For the re-design, I decided on a totally new approach. l took a step back from the process and used the services of Jessica Bell, who I recently collaborated with on the multi-author box-set, Outside the Box: Women Writing Women. I have to be honest with you, this wasn’t an easy decision. It felt as if I was cheating on my long-term partner.
I was soon to discover that there are distinct advantages in working with a cover designer who is also an author. Jessica Bell asked me to provide five short excerpts which reflected the themes of the novel. Other than the fact that I wanted the cover to sit comfortably within my existing brand-image, I handed complete creative control over to her. This didn’t mean that I wasn’t involved in the process – in fact, the reverse was true. At each stage, I was given choices. For example, when I suggested that more contrast was required in terms of colour, rather than simply work with what we had, I was given four different options.
I was a little concerned how the process would work without the face-to-face contact that I was used to, but dealing by email on a project of this nature wasn’t a problem. Jessica seemed to instinctively know when I needed to be left alone to make a decision and when I needed a little push. In fact, the whole process felt incredibly easy.

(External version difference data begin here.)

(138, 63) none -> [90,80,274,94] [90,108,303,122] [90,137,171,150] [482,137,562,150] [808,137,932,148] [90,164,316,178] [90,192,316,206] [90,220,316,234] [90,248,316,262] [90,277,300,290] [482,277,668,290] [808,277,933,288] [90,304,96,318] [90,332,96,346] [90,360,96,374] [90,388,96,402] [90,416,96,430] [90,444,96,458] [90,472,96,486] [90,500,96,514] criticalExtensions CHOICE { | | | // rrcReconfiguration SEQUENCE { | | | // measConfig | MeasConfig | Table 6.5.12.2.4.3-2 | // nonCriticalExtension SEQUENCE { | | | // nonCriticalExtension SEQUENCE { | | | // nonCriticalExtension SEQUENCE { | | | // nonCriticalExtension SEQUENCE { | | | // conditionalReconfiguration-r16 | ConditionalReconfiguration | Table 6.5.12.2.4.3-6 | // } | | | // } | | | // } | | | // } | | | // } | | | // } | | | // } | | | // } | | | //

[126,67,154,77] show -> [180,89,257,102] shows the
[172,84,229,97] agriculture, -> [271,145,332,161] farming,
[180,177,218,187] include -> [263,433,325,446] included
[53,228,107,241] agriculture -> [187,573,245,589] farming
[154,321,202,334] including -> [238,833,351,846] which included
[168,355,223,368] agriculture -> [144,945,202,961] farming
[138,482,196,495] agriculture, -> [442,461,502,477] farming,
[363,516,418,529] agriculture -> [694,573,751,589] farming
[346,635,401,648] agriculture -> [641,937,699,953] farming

It’s not only the cover of I Stopped Time that has changed. Like all of my novels, it is sporting a fresh new interior. I don’t know about you, but my eyesight isn’t what it used to be and working on the computer all day leaves me feeling jaded. I have always preferred tree books to e-books, which is why it is important to me to issue new editions. (You will have the advantage of the new interiors whether you order on-line or buy in a bookshop.) Working with JD Smith, I have chosen a new rounder font. I find it far easier on the eye and I hope you’re also going to appreciate the difference.